## GOAL OF THE EXERCISE
Word for word, restate the entries below, but exclude the images.

## RECORDS TO PROCESS
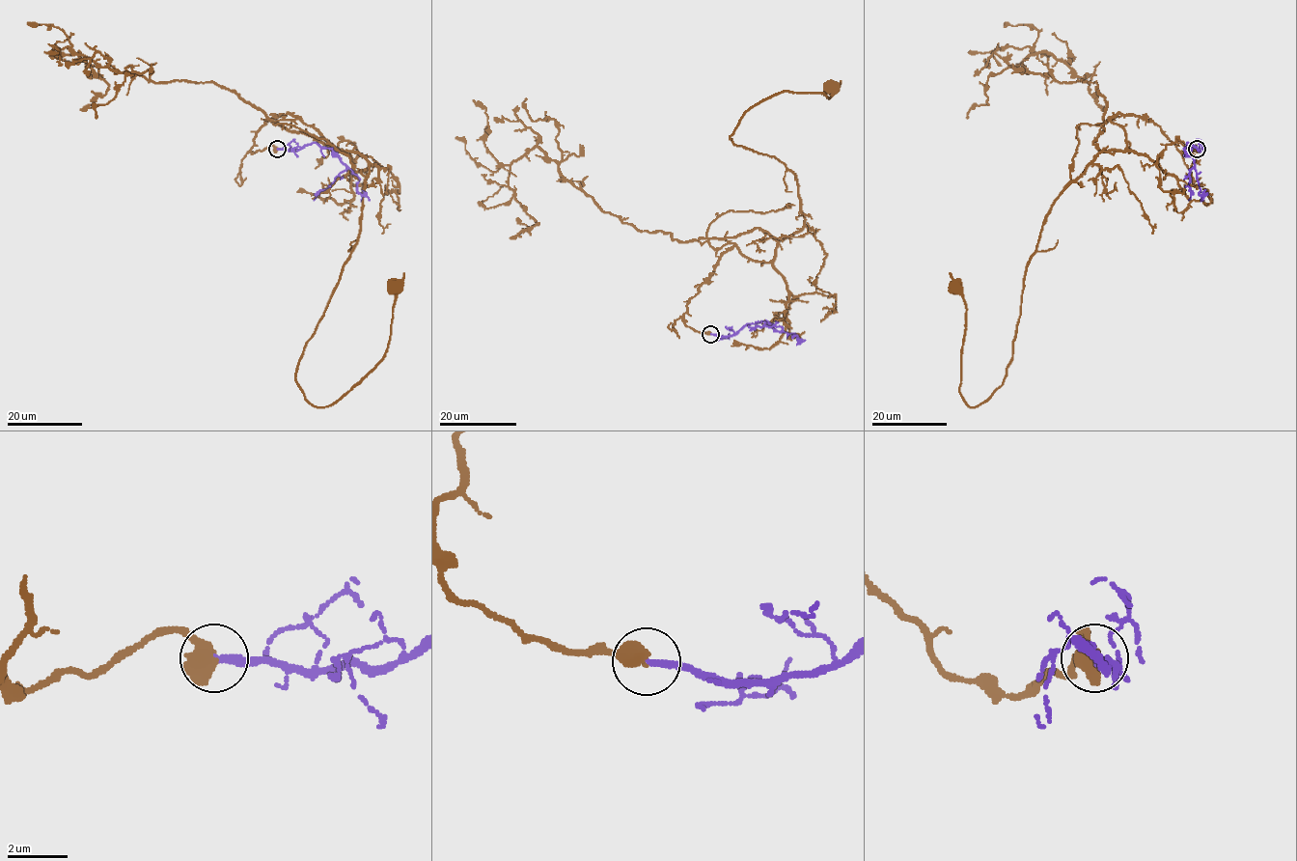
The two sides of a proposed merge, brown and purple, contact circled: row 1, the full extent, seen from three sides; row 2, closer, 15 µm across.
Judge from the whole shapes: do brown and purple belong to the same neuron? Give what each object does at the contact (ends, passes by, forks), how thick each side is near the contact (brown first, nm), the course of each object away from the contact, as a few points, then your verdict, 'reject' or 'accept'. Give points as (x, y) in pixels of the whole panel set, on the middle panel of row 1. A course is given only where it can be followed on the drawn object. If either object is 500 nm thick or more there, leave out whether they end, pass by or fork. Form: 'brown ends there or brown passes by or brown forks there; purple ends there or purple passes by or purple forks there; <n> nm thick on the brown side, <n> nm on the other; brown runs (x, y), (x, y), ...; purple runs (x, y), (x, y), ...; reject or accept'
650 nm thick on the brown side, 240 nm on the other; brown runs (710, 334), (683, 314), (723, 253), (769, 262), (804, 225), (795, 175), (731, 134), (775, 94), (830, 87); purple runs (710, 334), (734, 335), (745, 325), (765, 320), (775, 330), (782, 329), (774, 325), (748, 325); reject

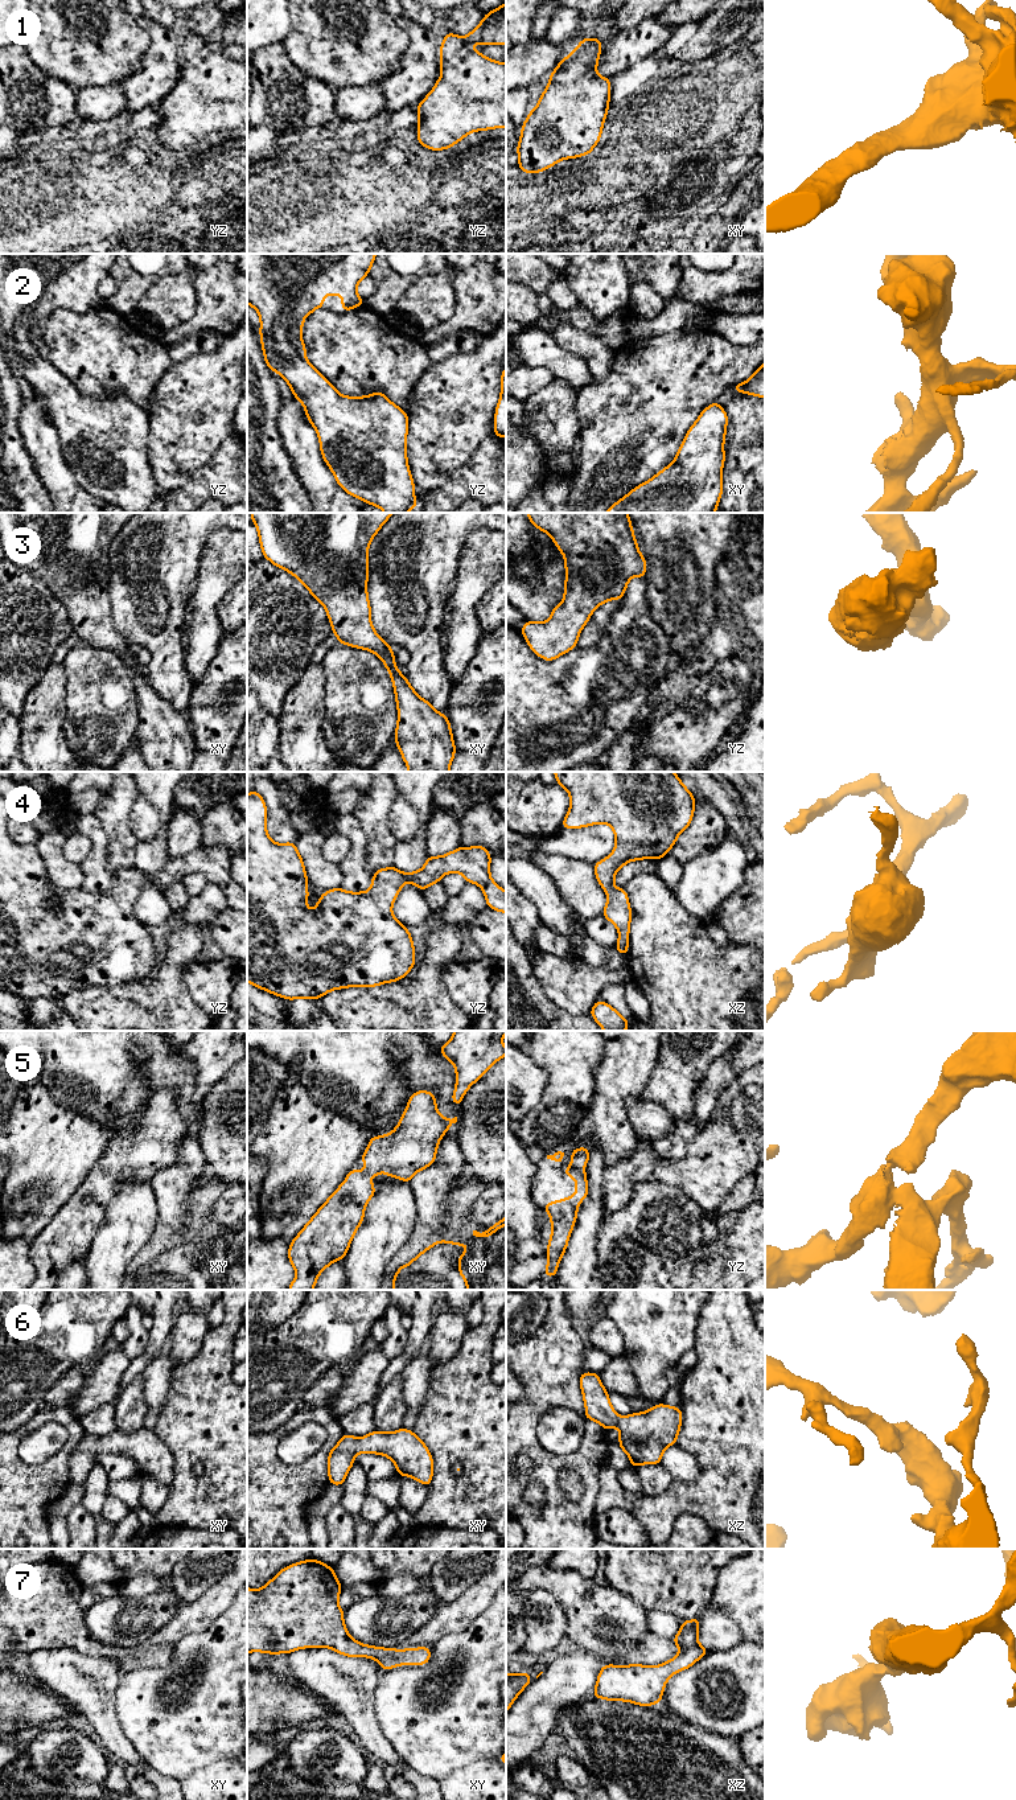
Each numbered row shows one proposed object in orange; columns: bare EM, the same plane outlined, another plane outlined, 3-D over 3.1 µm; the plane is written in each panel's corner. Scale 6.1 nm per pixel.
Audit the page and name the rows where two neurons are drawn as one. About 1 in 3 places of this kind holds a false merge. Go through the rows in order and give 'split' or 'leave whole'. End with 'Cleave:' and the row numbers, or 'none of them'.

## ANSWER TO THIS TASK
The two sides of a proposed merge, brown and purple, contact circled: row 1, the full extent, seen from three sides; row 2, closer, 15 µm across.
Judge from the whole shapes: do brown and purple belong to the same neuron? Give what each object does at the contact (ends, passes by, forks), how thick each side is near the contact (brown first, nm), the course of each object away from the contact, as a few points, then your verdict, 'reject' or 'accept'. Give points as (x, y) in pixels of the whole panel set, on the middle panel of row 1. A course is given only where it can be followed on the drawn object. If either object is 500 nm thick or more there, leave out whether they end, pass by or fork. Form: 'brown ends there or brown passes by or brown forks there; purple ends there or purple passes by or purple forks there; <n> nm thick on the brown side, <n> nm on the other; brown runs (x, y), (x, y), ...; purple runs (x, y), (x, y), ...; reject or accept'
650 nm thick on the brown side, 240 nm on the other; brown runs (710, 334), (683, 314), (723, 253), (769, 262), (804, 225), (795, 175), (731, 134), (775, 94), (830, 87); purple runs (710, 334), (734, 335), (745, 325), (765, 320), (775, 330), (782, 329), (774, 325), (748, 325); reject

Each numbered row shows one proposed object in orange; columns: bare EM, the same plane outlined, another plane outlined, 3-D over 3.1 µm; the plane is written in each panel's corner. Scale 6.1 nm per pixel.
Audit the page and name the rows where two neurons are drawn as one. About 1 in 3 places of this kind holds a false merge. Go through the rows in order and give 'split' or 'leave whole'. End with 'Cleave:' and the row numbers, or 'none of them'.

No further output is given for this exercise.